My Shoe Collection – 180 from J.M.Weston

The eternal best loafer in the universe.

Loafer is the best selling model in China though, very few knows about this most iconic model. If even not too many people know it, how can it be called the best loafer? Because no matter in Europe, USA or Japan, J.M.Weston 180 steadily sits on top of Lopez from John Lobb and is regarded as the god of penny loafer.

To know why 180 is so prominent, we have to trace back to the rise of Ivy style, and the first penny loafer gaining popularity among Ivy students was J.M.Weston 180. Maybe in the end, Alden took the throne and became the staple of Ivy style, but in the beginning it was 180 that pleased everyone. In its mother country, 180 is well received but maybe not crazily, however when Ivy style landed in Japan, BANG, 180 was worshiped as God!

Let us check out how it is so good to resist.

Pattern

A very conventional penny loafer, even the strap becomes the classic.

The hollow area and shape of the strap is quite normal now and I suspect J.M.Weston is the origin as it matches the outline of its old logo.

Another element makes 180 the iconic is the apron stitches.

The edge of two pieces of leather is skived and put together by stitches. The skiving process is the key.

As you can see on this pair of Maftei shoes, without skiving, the apron looks very rough and maybe it suits the derby design.

Leather

Top of the top, I don’t think I have seen any one is better than this one.

Many people know Du Puy is one of the greatest French tanneries, and it belonged to J.M.Weston before Hermes group acquired the tannery. J.M.Weston has the highest priority to pick leather, it is no wonder why the quality is so good.

Construction

The owner of J.M.Weston once said a man can live so well of only 3 to 5 pair of J.M.Weston shoes because their quality is impeccable.

The construction of J.M.Weston is a little different with other Goodyear welted shoes as it implements handwelting technique by machine. I know it sounds controversary, but it is true. The machine skives the center of the mid sole and forms the wall to connect with welt.

The benefit is this technique provides much more times of resoling.

Maybe the stitch density is not so high but as a machine made shoes, the stitches perfectly match fudge ridges, unbelievable. And each step looks very sturdy.

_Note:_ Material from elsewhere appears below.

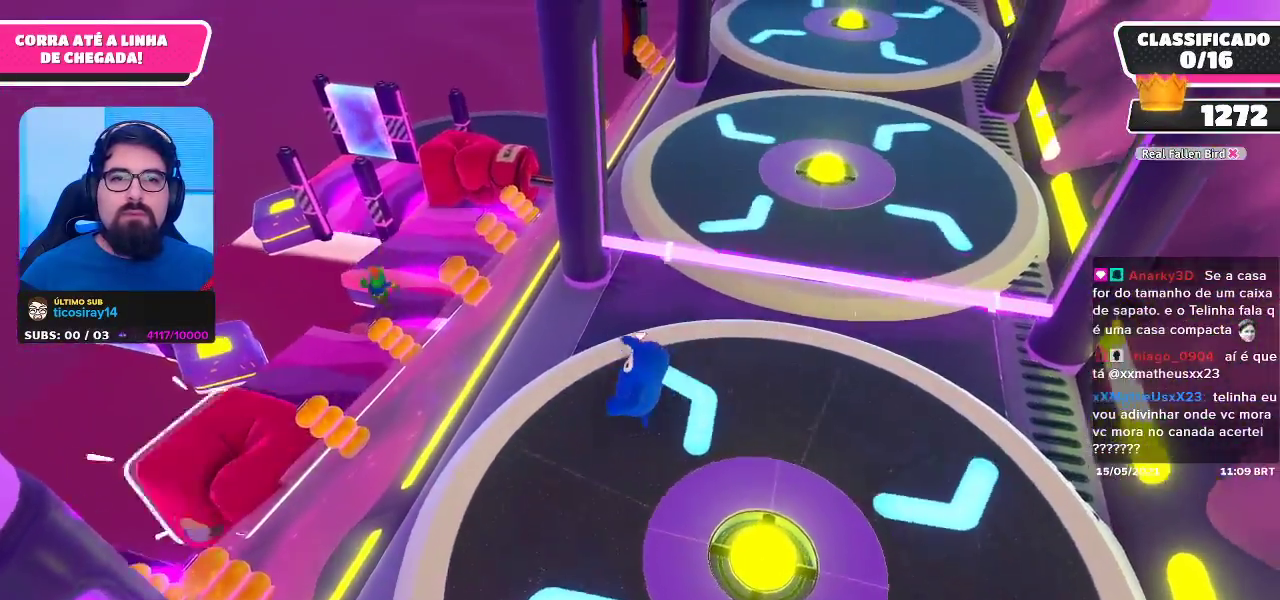
{"buttons": [], "left_stick": "down-left", "right_stick": "center", "events": [[267, "left_stick", "down-left"]]}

There is no cutting corner at the waist as some brands do, the density is even higher.

Details

To consider the quality of the shoes, welt or construction is one aspect, upper stitch is another. You can tell how well J.M.Weston does. I think J.M.Weston is honouring its word, to make the very durable shoes.

Conclusion

The very classic icon with impeccable construction and quality, I love it.